Be wary when amending standard form payment provisions for modular construction
Modular construction is on the rise, particularly in the hotel sector. But a recent case highlights the dangers when amending standard form contracts to suit this form of construction, or any project where payment is based on milestones and sign-offs.
The case, Bennett (Construction) Ltd vs CIMC MBS Ltd (formerly Verbus Systems Ltd), concerned construction of a hotel in Woolwich. Bennett was main contractor; Verbus, its subcontractor, was to design, supply and install 78 modular bedroom units to be made in China then shipped to Southampton and fitted out prior to delivery.
The parties used a JCT contract but replaced the standard interim payment terms with "milestone" payments. These required payment of a percentage of the contract sum on sign-off of a particular stage of the works.
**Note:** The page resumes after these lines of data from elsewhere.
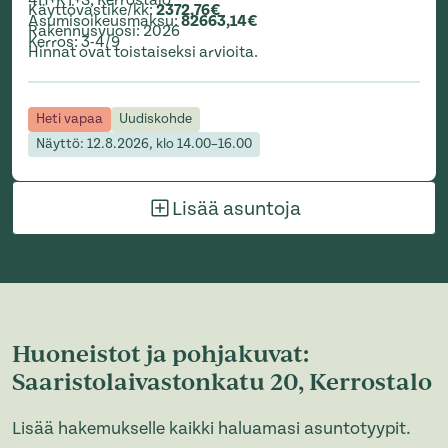
Käyttövastike/kk
:
2372,76€
Asumisoikeusmaksu
:
82663,14€
Rakennusvuosi
:
2026
Kerros
:
3-4/9
Hinnat ovat toistaiseksi arvioita.
Heti vapaa
Uudiskohde
Näyttö: 12.8.2026, klo 14.00–16.00
Lisää asuntoja
Huoneistot ja pohjakuvat:
Saaristolaivastonkatu 20, Kerrostalo
Lisää hakemukselle kaikki haluamasi asuntotyypit.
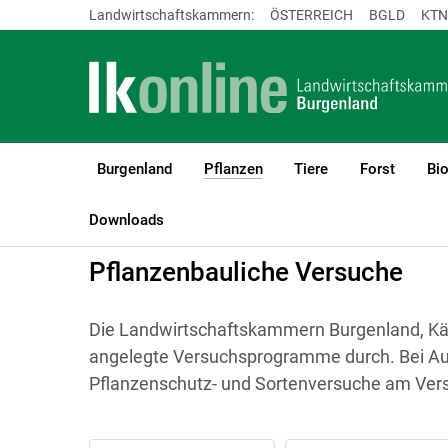
Landwirtschaftskammern:
ÖSTERREICH
BGLD
KTN
Burgenland
Pflanzen
Tiere
Forst
Bi
(current)1
LK Burgenland
Pflanzen
Pflanzenbauliche Versuchsberichte
Downloads
Pflanzenbauliche Versuche
Die Landwirtschaftskammern Burgenland, Kärnt
angelegte Versuchsprogramme durch. Bei Aus
Pflanzenschutz- und Sortenversuche am Vers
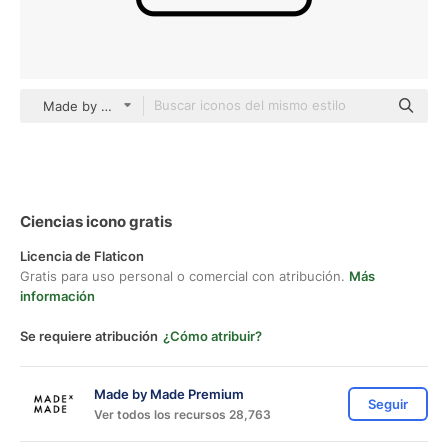
Made by Made Lineal
Ciencias icono gratis
Licencia de Flaticon
Gratis para uso personal o comercial con atribución.
Más
información
Se requiere atribución
¿Cómo atribuir?
Made by Made Premium
Seguir
Ver todos los recursos 28,763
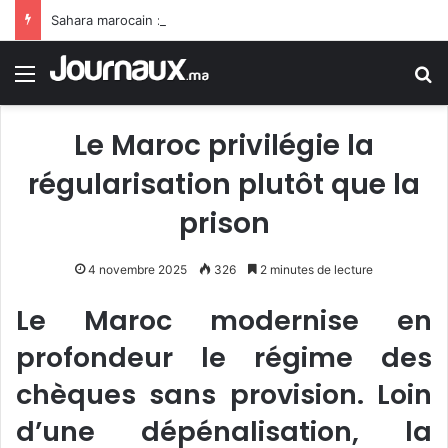
Sahara marocain : la Colombie annonce un changement de sa position et reconnaît la souveraineté du Maroc sur son Sahara
Menu
R
Le Maroc privilégie la
régularisation plutôt que la
prison
4 novembre 2025
326
2 minutes de lecture
Le Maroc modernise en
profondeur le régime des
chèques sans provision. Loin
d’une dépénalisation, la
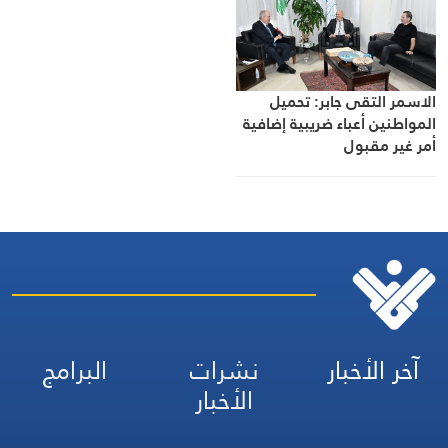
الاسمر التقى جابر: تحميل
المواطنين أعباء ضريبية إضافية
أمر غير مقبول
آخر الأخبار
نشرات
البرامج
الأخبار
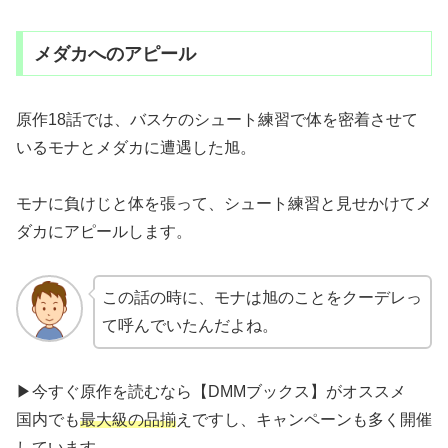
メダカへのアピール
原作18話では、バスケのシュート練習で体を密着させて
いるモナとメダカに遭遇した旭。
モナに負けじと体を張って、シュート練習と見せかけてメ
ダカにアピールします。
この話の時に、モナは旭のことをクーデレっ
て呼んでいたんだよね。
▶今すぐ原作を読むなら【DMMブックス】がオススメ
国内でも
最大級の品揃
えですし、キャンペーンも多く開催
しています。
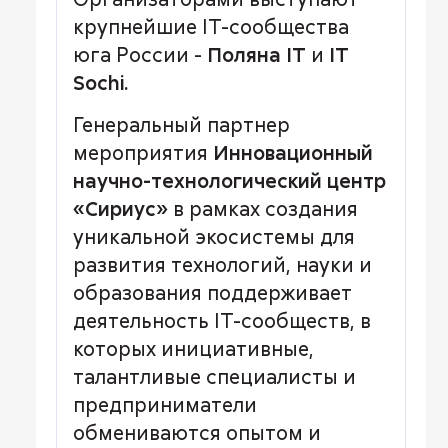
крупнейшие IT-сообщества
юга России -
Поляна IT
и
IT
Sochi.
Генеральный партнер
мероприятия
Инновационный
научно-технологический центр
«Сириус»
в рамках создания
уникальной экосистемы для
развития технологий, науки и
образования поддерживает
деятельность IT-сообществ, в
которых инициативные,
талантливые специалисты и
предприниматели
обмениваются опытом и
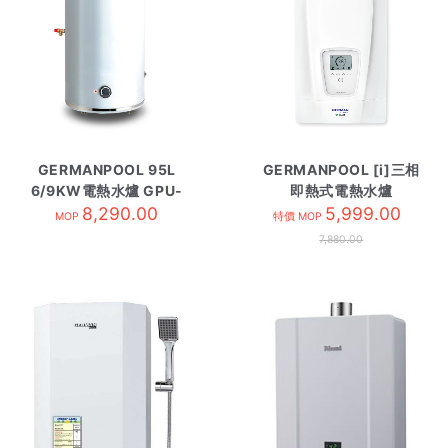
GERMANPOOL 95L
GERMANPOOL [i]三相
6/9KW電熱水爐 GPU-
即熱式電熱水爐
25 圓型
8,290.00
DEN/18-27KW
5,999.00
MOP
特價 MOP
7,880.00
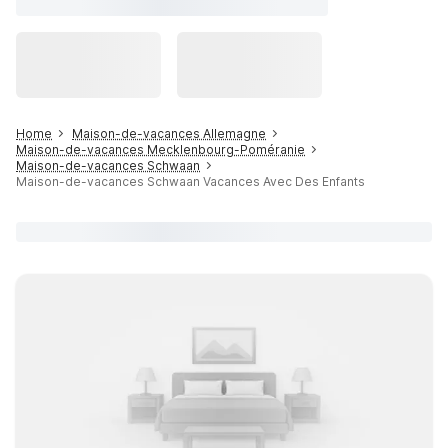
Home
Maison-de-vacances Allemagne
Maison-de-vacances Mecklenbourg-Poméranie
Maison-de-vacances Schwaan
Maison-de-vacances Schwaan Vacances Avec Des Enfants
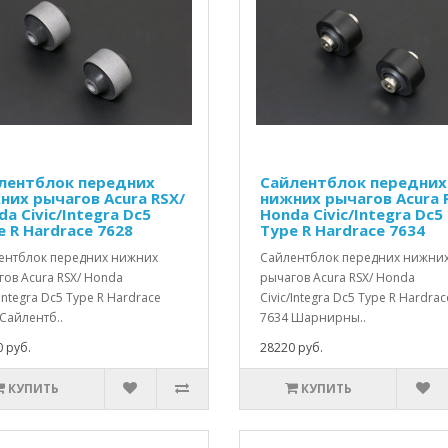
лентблок передних
Сайлентблок передних
них рычагов Acura RSX/
нижних рычагов Acura 
a Civic/Integra Dc5
Honda Civic/Integra Dc5
e R Hardrace 7628
Type R Hardrace 7634
ентблок передних нижних
Сайлентблок передних нижни
ов Acura RSX/ Honda
рычагов Acura RSX/ Honda
/Integra Dc5 Type R Hardrace
Civic/Integra Dc5 Type R Hardrac
Сайлентб..
7634 Шарнирны..
 руб.
28220 руб.
КУПИТЬ
КУПИТЬ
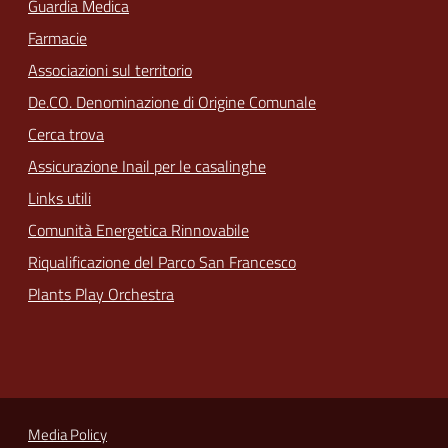
Guardia Medica
Farmacie
Associazioni sul territorio
De.CO. Denominazione di Origine Comunale
Cerca trova
Assicurazione Inail per le casalinghe
Links utili
Comunità Energetica Rinnovabile
Riqualificazione del Parco San Francesco
Plants Play Orchestra
Media Policy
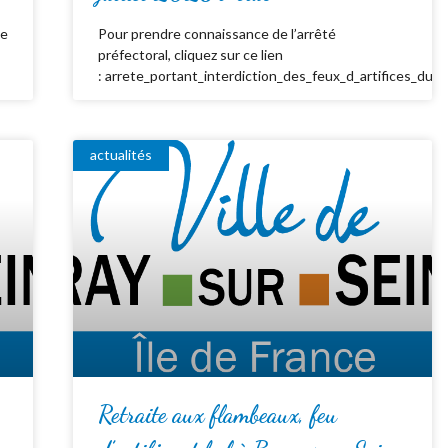
de
Pour prendre connaissance de l’arrêté
préfectoral, cliquez sur ce lien
: arrete_portant_interdiction_des_feux_d_artifices_du_
actualités
Retraite aux flambeaux, feu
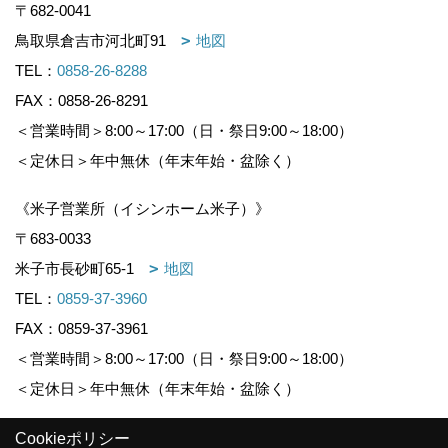
〒682-0041
鳥取県倉吉市河北町91
地図
TEL：
0858-26-8288
FAX：0858-26-8291
＜営業時間＞8:00～17:00（日・祭日9:00～18:00）
＜定休日＞年中無休（年末年始・盆除く）
《米子営業所（イシンホーム米子）》
〒683-0033
米子市長砂町65-1
地図
TEL：
0859-37-3960
FAX：0859-37-3961
＜営業時間＞8:00～17:00（日・祭日9:00～18:00）
＜定休日＞年中無休（年末年始・盆除く）
Cookieポリシー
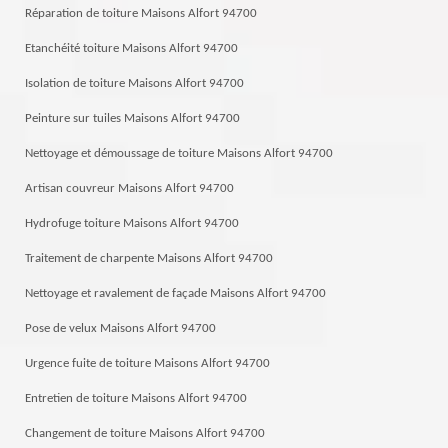
Réparation de toiture Maisons Alfort 94700
Etanchéité toiture Maisons Alfort 94700
Isolation de toiture Maisons Alfort 94700
Peinture sur tuiles Maisons Alfort 94700
Nettoyage et démoussage de toiture Maisons Alfort 94700
Artisan couvreur Maisons Alfort 94700
Hydrofuge toiture Maisons Alfort 94700
Traitement de charpente Maisons Alfort 94700
Nettoyage et ravalement de façade Maisons Alfort 94700
Pose de velux Maisons Alfort 94700
Urgence fuite de toiture Maisons Alfort 94700
Entretien de toiture Maisons Alfort 94700
Changement de toiture Maisons Alfort 94700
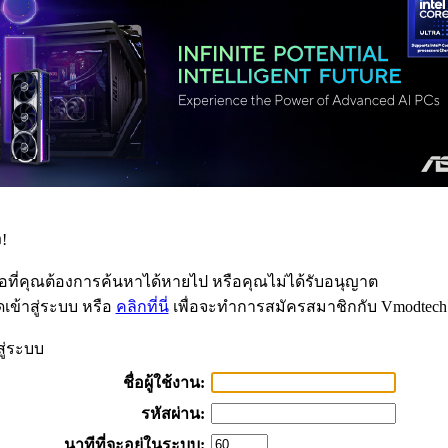
!
้อที่คุณต้องการค้นหาได้หายไป หรือคุณไม่ได้รับอนุญาต
เข้าสู่ระบบ หรือ
คลิกที่นี่
เพื่อจะทำการสมัครสมาชิกกับ Vmodtech
สู่ระบบ
ชื่อผู้ใช้งาน:
รหัสผ่าน:
นาทีที่จะอยู่ในระบบ:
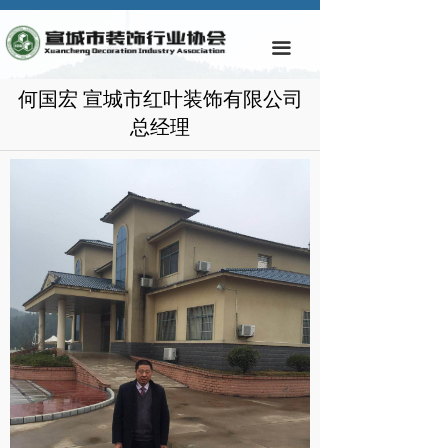
首页
끀
协会简介
何国宏 宣城市红叶装饰有限公司
协会动态
总经理
通知公告
规章制度
会员动态
会员单位
样板企业与工程
业主投诉通报
视频专区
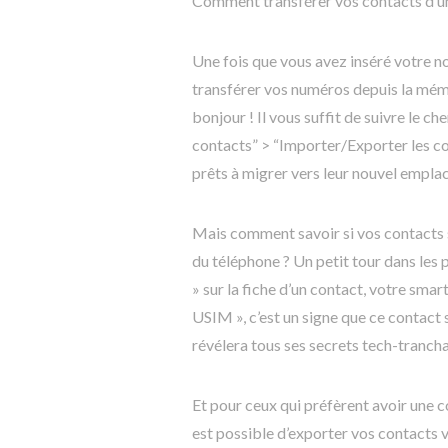
Comment transférer vos contacts d’un
Une fois que vous avez inséré votre n
transférer vos numéros depuis la mém
bonjour ! Il vous suffit de suivre le c
contacts” > “Importer/Exporter les co
prêts à migrer vers leur nouvel empla
Mais comment savoir si vos contacts 
du téléphone ? Un petit tour dans les 
» sur la fiche d’un contact, votre smar
USIM », c’est un signe que ce contact
révélera tous ses secrets tech-trancha
Et pour ceux qui préfèrent avoir une c
est possible d’exporter vos contacts v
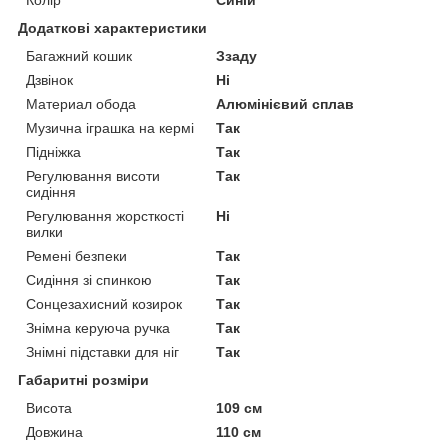
Колір
Синій
Додаткові характеристики
Багажний кошик
Ззаду
Дзвінок
Ні
Материал обода
Алюмінієвий сплав
Музична іграшка на кермі
Так
Підніжка
Так
Регулювання висоти
Так
сидіння
Регулювання жорсткості
Ні
вилки
Ремені безпеки
Так
Сидіння зі спинкою
Так
Сонцезахисний козирок
Так
Знімна керуюча ручка
Так
Знімні підставки для ніг
Так
Габаритні розміри
Висота
109 см
Довжина
110 см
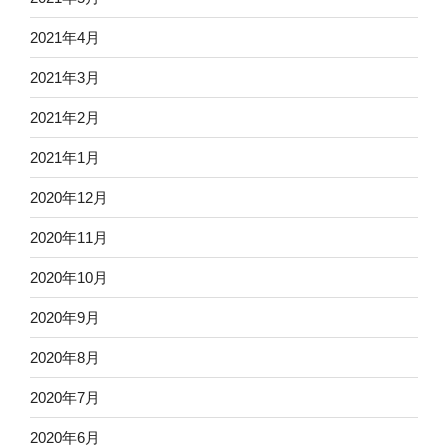
2021年4月
2021年3月
2021年2月
2021年1月
2020年12月
2020年11月
2020年10月
2020年9月
2020年8月
2020年7月
2020年6月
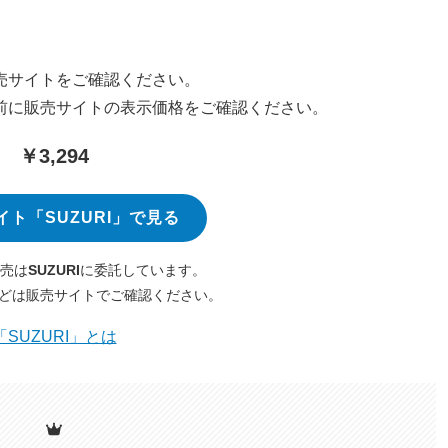
売サイトをご確認ください。
前に販売サイトの表示価格をご確認ください。
￥3,294
イト「SUZURI」で見る
売は
SUZURI
に委託しています。
どは販売サイトでご確認ください。
「SUZURI」とは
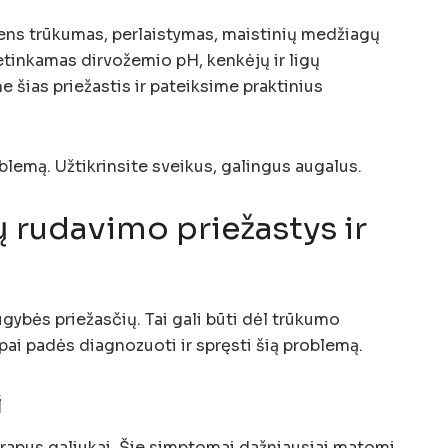
dens trūkumas, perlaistymas, maistinių medžiagų
netinkamas dirvožemio pH, kenkėjų ir ligų
e šias priežastis ir pateiksime praktinius
blemą. Užtikrinsite sveikus, galingus augalus.
 rudavimo priežastys ir
gybės priežasčių. Tai gali būti dėl trūkumo
apai padės diagnozuoti ir spręsti šią problemą.
i
 trapus galiukai. Šie simptomai dažniausiai matomi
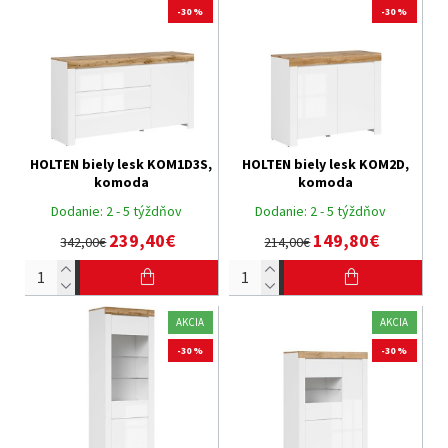
-30 %
-30 %
HOLTEN biely lesk KOM1D3S,
HOLTEN biely lesk KOM2D,
komoda
komoda
Dodanie:
2 - 5 týždňov
Dodanie:
2 - 5 týždňov
239,40€
149,80€
342,00€
214,00€
AKCIA
AKCIA
-30 %
-30 %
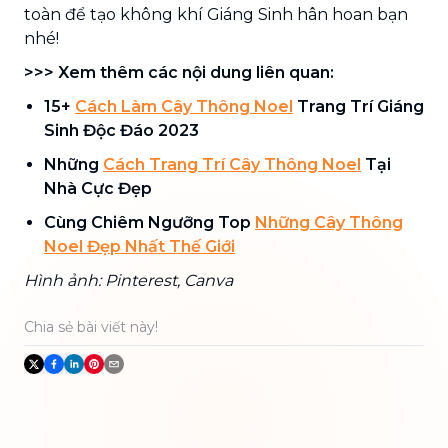
toàn để tạo không khí Giáng Sinh hân hoan bạn
nhé!
>>> Xem thêm các nội dung liên quan:
15+
Cách Làm Cây Thông Noel
Trang Trí Giáng
Sinh Độc Đáo 2023
Những
Cách Trang Trí Cây Thông Noel
Tại
Nhà Cực Đẹp
Cùng Chiêm Ngưỡng Top
Những Cây Thông
Noel Đẹp Nhất Thế Giới
Hình ảnh: Pinterest, Canva
Chia sẻ bài viết này!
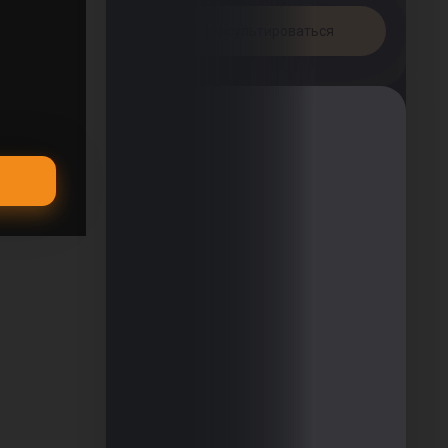
Проконсультироваться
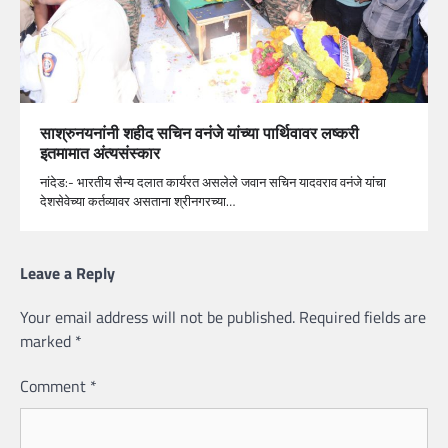
साश्रुनयनांनी शहीद सचिन वनंजे यांच्या पार्थिवावर लष्करी
इतमामात अंत्यसंस्कार
नांदेड:- भारतीय सैन्य दलात कार्यरत असलेले जवान सचिन यादवराव वनंजे यांचा
देशसेवेच्या कर्तव्यावर असताना श्रीनगरच्या…
Leave a Reply
Your email address will not be published.
Required fields are
marked
*
Comment
*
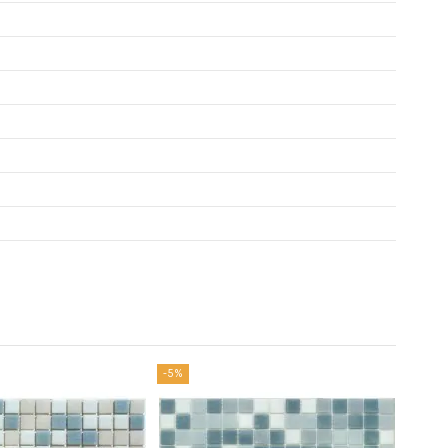
-5%
09
39-09, 8-969-199-49-90
9-39-49, 8-969-059-39-39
Verbus produced an initial prototype bedroom unit in China. Despite Bennett saying it was not acceptable, Verbus went on to produce all 78 units. Before the units had even left the factory, Bennett said there were defects in them. Verbus disagreed and said they could all be signed off. No sign-offs took place.
But that was not the end of the matter. What about payment for the prototype and the 78 units produced?
Bennett said no further payment was due as sign-off had not been achieved. Verbus sought to sidestep that argument. It said the milestones did not comply with the Construction Act, as they did not amount to an adequate payment mechanism. So the interim payment terms of the Scheme for Construction Contracts Regulations (the Scheme) were implied into the contract, entitling it to payment based on the value of the works carried out.
Verbus then commenced proceedings in the Technology and Construction Court. It sought a declaration as to whether the milestones complied with the Construction Act, and if not, if the Scheme terms applied.
This time Verbus won. The judge found two of the milestones did not comply with the Construction Act, largely because there was no indication of when sign-off was required to take place, and the terms envisaged a physical sign-off. Bennett could avoid payment simply by not signing off the units.
The Court of Appeal reached a different view to the first-instance judge. It found the reference to sign-off did not require physical sign-off. Instead, it found the parties had agreed Verbus would get paid when the units had been completed to the relevant milestone. The milestones thus provided an adequate payment mechanism, and the Scheme terms did not apply. Bennett won.
The Court of Appeal could have stopped there. However, it added that it recognised the "wider importance" of how the Scheme is implied into a contract lacking an adequate payment mechanism for interim payments. So it went on to consider that issue. Would all the interim payment terms of the Scheme be implied, or only some?
The court said there were no relevant judgments on which Scheme terms applied and the Scheme itself was badly drafted. It found that where a contract does not contain an adequate payment mechanism in relation to the amount or due dates for interim payment, then the Scheme is implied only to the extent necessary. Here only paragraph 7 of the Scheme was relevant to interim payment due dates, and so only that paragraph would have been implied into the contract.
Paragraph 7 provides for a due date for payment of not later than seven days from completion of the works to which the payment relates (here, such as completion of the units in accordance with the contract), or the making of the claim for payment.
This is welcome clarification. However, the Court of Appeal was not required to determine this issue as it had already found that the Scheme was not implied into the contract. That means its comments on how the Scheme is implied are not strictly binding on other courts, although highly persuasive. It remains to be seen whether a party will try and run an alternative argument.